"Draw me like one of your Hegemony officers."
HAhahah.
You mention Caravaggio, but I think Rembrandt nailed the Starsector vibe - in a temporally implausible manner.
Especially with his self-portraits. I mean, he might have been a jolly good painter - but he didn't half look like he's spent a few too many shifts hauling volatiles without the necessary PPE.
For some reason I've had less exposure to the work of Rembrandt, but having a look .... yup, yes. Right on.
Huh, I've been painting things completely backwards haha (lineart -> color in the lines -> refine).
I'll have to try the opposite approach sometime, this was fairly informative. I'd actually really like to see a post on doing the Starsector interaction images sometime, as large scale paintings are definitely an area I definitely need to improve on.

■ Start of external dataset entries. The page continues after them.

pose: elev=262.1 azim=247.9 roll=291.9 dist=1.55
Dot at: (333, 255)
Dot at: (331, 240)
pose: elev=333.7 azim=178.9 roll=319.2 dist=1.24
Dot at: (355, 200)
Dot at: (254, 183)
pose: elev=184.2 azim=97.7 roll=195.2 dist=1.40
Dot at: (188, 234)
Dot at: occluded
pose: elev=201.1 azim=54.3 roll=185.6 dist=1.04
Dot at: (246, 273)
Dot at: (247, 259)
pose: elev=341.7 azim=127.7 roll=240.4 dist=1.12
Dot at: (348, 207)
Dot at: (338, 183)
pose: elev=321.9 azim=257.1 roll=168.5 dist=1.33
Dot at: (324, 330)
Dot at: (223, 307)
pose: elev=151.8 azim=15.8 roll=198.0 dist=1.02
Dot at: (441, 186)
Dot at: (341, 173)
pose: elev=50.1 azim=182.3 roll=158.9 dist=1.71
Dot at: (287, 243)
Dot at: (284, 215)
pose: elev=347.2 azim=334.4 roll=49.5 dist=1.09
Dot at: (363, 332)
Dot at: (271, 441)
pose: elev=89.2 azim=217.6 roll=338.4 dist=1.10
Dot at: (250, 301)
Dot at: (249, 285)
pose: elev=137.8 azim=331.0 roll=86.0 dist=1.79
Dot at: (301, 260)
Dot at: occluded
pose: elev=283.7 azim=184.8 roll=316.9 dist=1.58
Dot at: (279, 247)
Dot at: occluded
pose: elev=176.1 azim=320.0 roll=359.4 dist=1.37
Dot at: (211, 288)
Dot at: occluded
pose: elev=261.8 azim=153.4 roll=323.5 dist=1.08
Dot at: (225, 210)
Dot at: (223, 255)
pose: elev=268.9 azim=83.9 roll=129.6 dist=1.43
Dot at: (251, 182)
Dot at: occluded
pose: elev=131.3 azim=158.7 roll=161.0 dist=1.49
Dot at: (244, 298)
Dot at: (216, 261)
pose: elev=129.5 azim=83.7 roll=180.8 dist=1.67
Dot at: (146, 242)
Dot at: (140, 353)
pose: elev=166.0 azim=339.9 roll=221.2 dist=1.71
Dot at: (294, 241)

I don't think it's wrong at all to start from highly constructed line-art -- it's just not what
I do.
Part of why I've developed the approach I have is from not wanting to feel like I have to be attached to any previous decision made. It's not that I don't want to commit: quite the opposite, I want to commit to everything as it happens! AND I want to feel like I am able to revisit any previous commitment if I feel it will serve the work to do so.
Another thing I do that will drive people insane is I flatten the entire painting periodically (though I retain backup layers usually, though never return to them). When I was art directing, I had one of my artists do this to try to help him stop being paralyzed by questioning himself - he'd sit there with four different variations on a rendering and not be able to decide which one he wanted to use. I told him, no! Flatten those layers and force yourself to deal with the results! If you don't like it, re-draw it!
My thinking is: if ever I'm unhappy with part of the painting, I should be able to simply redraw it because I'm an artist and I have the artistic ability to do it. There is no perfection, and if one small part of the image feeling "perfect" keeps me from completing the entire image, it's better to remove that "perfection" because the point of creating a work is to make the whole of the work good, not some small perfect piece of it good.
As for an interaction illustration, hmm, we'll see!